Very simply, I have extracted a column from a pandas df:
col1 = df.col1
This column contains integers and I used the .sort() method to order it from smallest to largest. And did some operation on the data.
col1.sort()
#do stuff that changes the values of col1.
Now the indexes of col1 are the same as the indexes of the overall df, but in a different order.
I was wondering how I can insert the column back into the original dataframe (replacing the col1 that is there at the moment)
I have tried both of the following methods:
1)
df.col1 = col1
2)
df.insert(column_index_of_col1, "col1", col1)

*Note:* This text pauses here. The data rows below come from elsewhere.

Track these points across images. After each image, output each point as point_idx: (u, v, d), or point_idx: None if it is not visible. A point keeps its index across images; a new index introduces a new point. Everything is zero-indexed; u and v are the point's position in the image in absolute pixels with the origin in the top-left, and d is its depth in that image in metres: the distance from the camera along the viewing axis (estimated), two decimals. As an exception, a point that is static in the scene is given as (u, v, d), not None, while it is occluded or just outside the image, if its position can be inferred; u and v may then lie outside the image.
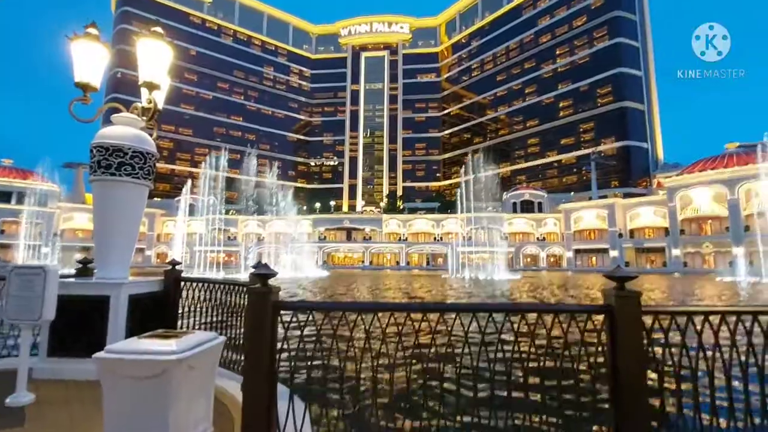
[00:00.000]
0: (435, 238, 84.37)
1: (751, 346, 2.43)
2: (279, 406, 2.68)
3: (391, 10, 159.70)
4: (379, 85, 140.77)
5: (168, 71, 5.57)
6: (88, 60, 5.08)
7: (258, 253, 68.47)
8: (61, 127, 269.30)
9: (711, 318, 2.53)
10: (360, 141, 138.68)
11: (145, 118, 5.38)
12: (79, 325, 4.58)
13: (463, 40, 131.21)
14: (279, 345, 2.68)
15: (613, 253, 68.54)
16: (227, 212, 79.61)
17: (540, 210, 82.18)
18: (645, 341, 2.46)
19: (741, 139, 59.13)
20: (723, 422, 2.41)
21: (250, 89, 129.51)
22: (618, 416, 2.39)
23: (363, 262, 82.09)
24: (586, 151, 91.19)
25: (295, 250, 60.06)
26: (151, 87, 5.18)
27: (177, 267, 5.55)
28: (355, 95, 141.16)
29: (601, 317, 2.60)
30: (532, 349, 2.65)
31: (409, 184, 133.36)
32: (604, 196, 77.94)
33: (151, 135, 5.47)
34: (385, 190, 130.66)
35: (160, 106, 5.52)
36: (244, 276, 37.44)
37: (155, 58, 5.19)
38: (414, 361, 2.83)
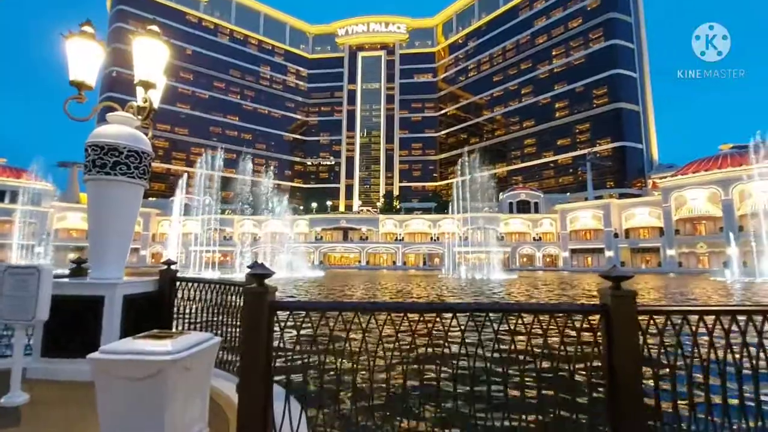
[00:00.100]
0: (431, 238, 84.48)
1: (746, 345, 2.44)
2: (275, 406, 2.67)
3: (388, 10, 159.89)
4: (375, 85, 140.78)
5: (164, 70, 5.54)
6: (83, 58, 5.04)
7: (254, 252, 68.27)
8: (55, 126, 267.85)
9: (706, 318, 2.54)
10: (357, 141, 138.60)
11: (140, 117, 5.35)
12: (73, 325, 4.55)
13: (460, 41, 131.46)
14: (275, 344, 2.67)
15: (609, 253, 68.88)
16: (223, 212, 79.38)
17: (536, 210, 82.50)
18: (641, 340, 2.47)
19: (736, 140, 59.58)
20: (718, 419, 2.42)
21: (247, 89, 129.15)
22: (615, 416, 2.40)
23: (359, 262, 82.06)
24: (582, 152, 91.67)
25: (290, 250, 59.93)
26: (147, 86, 5.15)
27: (172, 267, 5.52)
28: (351, 95, 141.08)
29: (597, 317, 2.61)
30: (529, 348, 2.65)
31: (405, 184, 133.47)
32: (600, 197, 78.34)
33: (146, 134, 5.44)
34: (382, 190, 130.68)
35: (156, 105, 5.49)
36: (238, 276, 37.34)
37: (151, 57, 5.16)
38: (411, 360, 2.83)
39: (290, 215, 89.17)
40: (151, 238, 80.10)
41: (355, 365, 2.81)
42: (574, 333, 2.62)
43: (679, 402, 2.51)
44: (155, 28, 5.20)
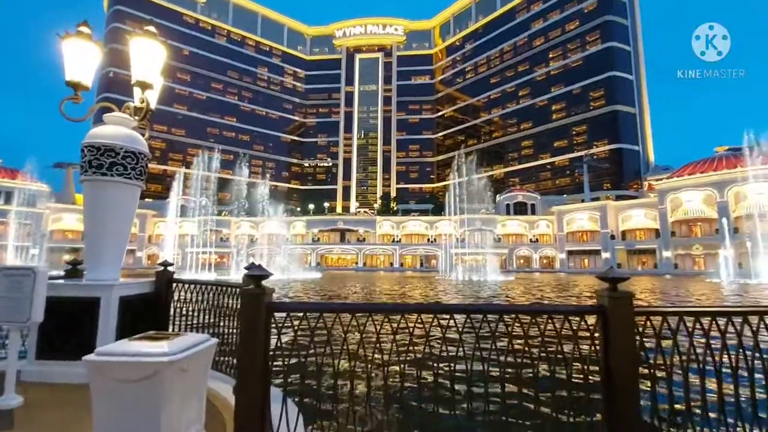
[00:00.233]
0: (428, 240, 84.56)
1: (741, 346, 2.46)
2: (272, 408, 2.66)
3: (386, 12, 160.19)
4: (373, 87, 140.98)
5: (161, 71, 5.53)
6: (80, 59, 5.03)
7: (250, 254, 68.12)
8: (51, 127, 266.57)
9: (702, 319, 2.55)
10: (354, 142, 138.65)
11: (137, 117, 5.33)
12: (68, 327, 4.52)
13: (457, 43, 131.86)
14: (273, 345, 2.66)
15: (605, 255, 69.12)
16: (220, 213, 79.20)
17: (533, 212, 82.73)
18: (637, 341, 2.48)
19: (732, 141, 59.91)
20: (714, 415, 2.43)
21: (244, 90, 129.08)
22: (612, 417, 2.40)
23: (356, 263, 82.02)
24: (579, 154, 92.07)
25: (286, 252, 59.80)
26: (144, 86, 5.14)
27: (169, 268, 5.49)
28: (349, 97, 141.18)
29: (594, 318, 2.61)
30: (526, 348, 2.66)
31: (402, 185, 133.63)
32: (597, 199, 78.63)
33: (143, 135, 5.42)
34: (379, 192, 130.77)
35: (153, 105, 5.47)
36: (234, 277, 37.23)
37: (148, 58, 5.14)
38: (408, 361, 2.83)
39: (287, 216, 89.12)
40: (147, 239, 79.81)
41: (352, 366, 2.80)
42: (572, 333, 2.62)
43: (676, 405, 2.51)
44: (152, 28, 5.19)
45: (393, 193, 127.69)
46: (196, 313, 5.10)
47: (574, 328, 2.63)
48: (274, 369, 2.69)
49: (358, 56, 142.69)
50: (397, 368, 2.95)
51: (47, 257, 60.47)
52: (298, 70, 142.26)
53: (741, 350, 2.47)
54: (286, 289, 26.54)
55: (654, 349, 2.56)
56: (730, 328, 2.52)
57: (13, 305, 3.68)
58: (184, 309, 5.24)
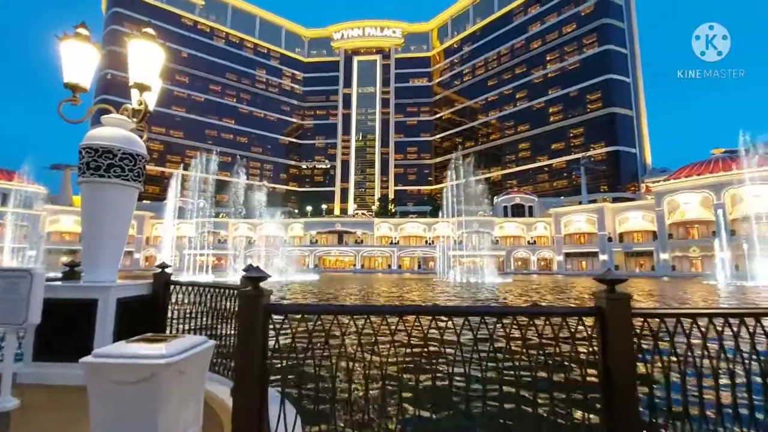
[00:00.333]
0: (426, 242, 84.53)
1: (738, 349, 2.47)
2: (270, 410, 2.66)
3: (384, 15, 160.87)
4: (371, 89, 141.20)
5: (159, 73, 5.52)
6: (78, 61, 5.02)
7: (248, 256, 67.96)
8: (48, 129, 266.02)
9: (699, 320, 2.56)
10: (352, 144, 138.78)
11: (135, 119, 5.32)
12: (65, 329, 4.50)
13: (455, 45, 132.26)
14: (270, 347, 2.66)
15: (603, 257, 69.23)
16: (218, 215, 79.06)
17: (531, 214, 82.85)
18: (635, 343, 2.48)
19: (728, 143, 60.29)
20: (712, 414, 2.44)
21: (243, 92, 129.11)
22: (611, 418, 2.40)
23: (354, 265, 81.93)
24: (576, 156, 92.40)
25: (284, 254, 59.69)
26: (142, 88, 5.13)
27: (166, 270, 5.48)
28: (347, 99, 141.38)
29: (592, 320, 2.62)
30: (523, 349, 2.66)
31: (400, 187, 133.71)
32: (594, 201, 78.88)
33: (141, 137, 5.41)
34: (377, 194, 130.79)
35: (151, 107, 5.47)
36: (231, 279, 37.12)
37: (146, 60, 5.14)
38: (406, 362, 2.83)
39: (285, 218, 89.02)
40: (144, 241, 79.57)
41: (350, 367, 2.80)
42: (569, 336, 2.63)
43: (673, 407, 2.52)
44: (150, 30, 5.19)
45: (391, 195, 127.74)
46: (193, 315, 5.08)
47: (572, 330, 2.64)
48: (271, 371, 2.69)
49: (356, 58, 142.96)
50: (395, 368, 2.94)
51: (44, 259, 60.19)
52: (296, 72, 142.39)
53: (738, 352, 2.48)
54: (283, 290, 26.49)
55: (651, 350, 2.56)
56: (727, 330, 2.53)
57: (10, 307, 3.67)
58: (181, 311, 5.23)
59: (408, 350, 2.76)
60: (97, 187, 4.92)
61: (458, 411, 4.23)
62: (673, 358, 2.53)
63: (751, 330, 2.49)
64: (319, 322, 2.80)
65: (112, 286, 4.71)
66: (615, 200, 78.83)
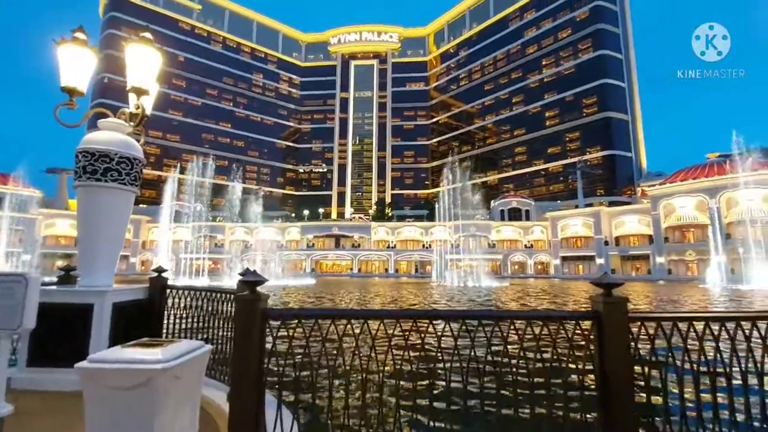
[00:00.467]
0: (423, 246, 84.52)
1: (735, 352, 2.48)
2: (267, 415, 2.65)
3: (381, 19, 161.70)
4: (368, 93, 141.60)
5: (156, 77, 5.53)
6: (75, 64, 5.02)
7: (245, 260, 67.76)
8: (44, 132, 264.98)
9: (696, 324, 2.57)
10: (349, 148, 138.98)
11: (132, 123, 5.32)
12: (61, 333, 4.47)
13: (452, 50, 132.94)
14: (267, 352, 2.65)
15: (599, 261, 69.43)
16: (214, 219, 78.85)
17: (527, 218, 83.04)
18: (632, 347, 2.49)
19: (722, 147, 60.64)
20: (708, 416, 2.44)
21: (240, 96, 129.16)
22: (607, 422, 2.41)
23: (351, 269, 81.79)
24: (572, 160, 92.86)
25: (280, 258, 59.56)
26: (140, 92, 5.13)
27: (163, 274, 5.46)
28: (344, 103, 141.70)
29: (589, 324, 2.62)
30: (521, 353, 2.66)
31: (397, 191, 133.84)
32: (590, 205, 79.14)
33: (138, 141, 5.41)
34: (374, 198, 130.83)
35: (148, 111, 5.47)
36: (227, 283, 36.99)
37: (144, 64, 5.14)
38: (404, 365, 2.82)
39: (282, 222, 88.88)
40: (141, 245, 79.21)
41: (347, 372, 2.79)
42: (566, 340, 2.63)
43: (670, 410, 2.52)
44: (148, 35, 5.19)
45: (388, 199, 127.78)
46: (190, 320, 5.06)
47: (569, 334, 2.64)
48: (268, 376, 2.68)
49: (353, 63, 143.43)
50: (392, 371, 2.94)
51: (39, 263, 59.77)
52: (294, 76, 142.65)
53: (734, 354, 2.49)
54: (279, 294, 26.41)
55: (647, 355, 2.57)
56: (724, 334, 2.54)
57: (4, 312, 3.63)
58: (178, 315, 5.20)
59: (405, 353, 2.75)
60: (94, 191, 4.91)
61: (457, 417, 4.23)
62: (670, 360, 2.53)
63: (747, 333, 2.51)
64: (317, 328, 2.80)
65: (108, 290, 4.68)
66: (611, 204, 79.16)
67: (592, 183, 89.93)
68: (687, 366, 2.52)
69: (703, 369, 2.52)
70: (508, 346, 2.61)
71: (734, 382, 2.47)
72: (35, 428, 3.45)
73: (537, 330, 2.70)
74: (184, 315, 5.15)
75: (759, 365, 2.47)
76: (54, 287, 4.82)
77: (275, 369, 2.72)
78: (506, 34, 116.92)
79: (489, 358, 2.61)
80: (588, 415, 2.67)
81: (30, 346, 4.46)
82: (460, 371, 2.69)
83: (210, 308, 4.85)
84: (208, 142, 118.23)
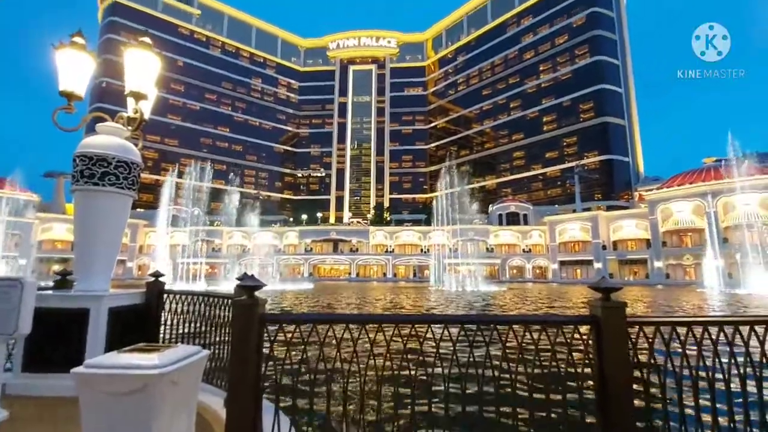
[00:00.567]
0: (422, 250, 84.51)
1: (733, 356, 2.48)
2: (264, 420, 2.63)
3: (379, 25, 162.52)
4: (366, 98, 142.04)
5: (155, 82, 5.53)
6: (73, 69, 5.02)
7: (243, 264, 67.59)
8: (41, 136, 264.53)
9: (695, 328, 2.57)
10: (347, 153, 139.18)
11: (130, 127, 5.32)
12: (56, 339, 4.44)
13: (450, 55, 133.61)
14: (265, 356, 2.64)
15: (597, 265, 69.50)
16: (212, 223, 78.69)
17: (525, 222, 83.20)
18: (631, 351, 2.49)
19: (719, 152, 60.81)
20: (707, 419, 2.44)
21: (238, 100, 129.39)
22: (606, 425, 2.40)
23: (349, 274, 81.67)
24: (570, 165, 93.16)
25: (278, 262, 59.44)
26: (138, 97, 5.14)
27: (160, 279, 5.43)
28: (342, 107, 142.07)
29: (587, 328, 2.62)
30: (520, 355, 2.65)
31: (396, 196, 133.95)
32: (588, 209, 79.30)
33: (136, 145, 5.41)
34: (372, 202, 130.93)
35: (147, 116, 5.46)
36: (224, 287, 36.87)
37: (142, 68, 5.15)
38: (401, 372, 2.81)
39: (280, 227, 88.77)
40: (138, 249, 78.96)
41: (345, 378, 2.78)
42: (565, 345, 2.63)
43: (668, 413, 2.52)
44: (147, 39, 5.20)
45: (386, 204, 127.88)
46: (187, 325, 5.03)
47: (567, 339, 2.64)
48: (266, 380, 2.66)
49: (351, 68, 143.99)
50: (390, 374, 2.92)
51: (36, 267, 59.47)
52: (292, 81, 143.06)
53: (733, 359, 2.49)
54: (277, 299, 26.33)
55: (647, 358, 2.57)
56: (722, 338, 2.54)
57: (0, 317, 3.61)
58: (175, 320, 5.17)
59: (403, 356, 2.74)
60: (91, 195, 4.89)
61: (455, 422, 4.21)
62: (668, 364, 2.53)
63: (745, 338, 2.51)
64: (315, 333, 2.78)
65: (104, 295, 4.66)
66: (609, 208, 79.35)
67: (590, 187, 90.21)
68: (686, 371, 2.52)
69: (701, 373, 2.52)
70: (507, 351, 2.60)
71: (733, 386, 2.47)
72: (30, 434, 3.42)
73: (536, 335, 2.70)
74: (181, 320, 5.12)
75: (757, 370, 2.47)
76: (50, 292, 4.79)
77: (273, 374, 2.70)
78: (504, 39, 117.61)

but both methods give me the following error:
ValueError: cannot reindex from a duplicate axis
Any help will be greatly appreciated.
Thank you.
Consider this DataFrame:
df = pd.DataFrame({'A': [1, 2, 3], 'B': [6, 5, 4]}, index=[0, 0, 1])
df
Out:
A B
0 1 6
0 2 5
1 3 4
Assign the second column to b and sort it and take the square, for example:
b = df['B']
b = b.sort_values()
b = b**2
Now b is:
b
Out:
1 16
0 25
0 36
Name: B, dtype: int64
Without knowing the exact operation you've done on the column, there is no way to know whether 25 corresponds to the first row in the original DataFrame or the second one. You can take the inverse of the operation (take the square root and match, for example) but that would be unnecessary I think. If you start with an index that has unique elements (df = df.reset_index()) it would be much easier. In that case,
df['B'] = b
should work just fine.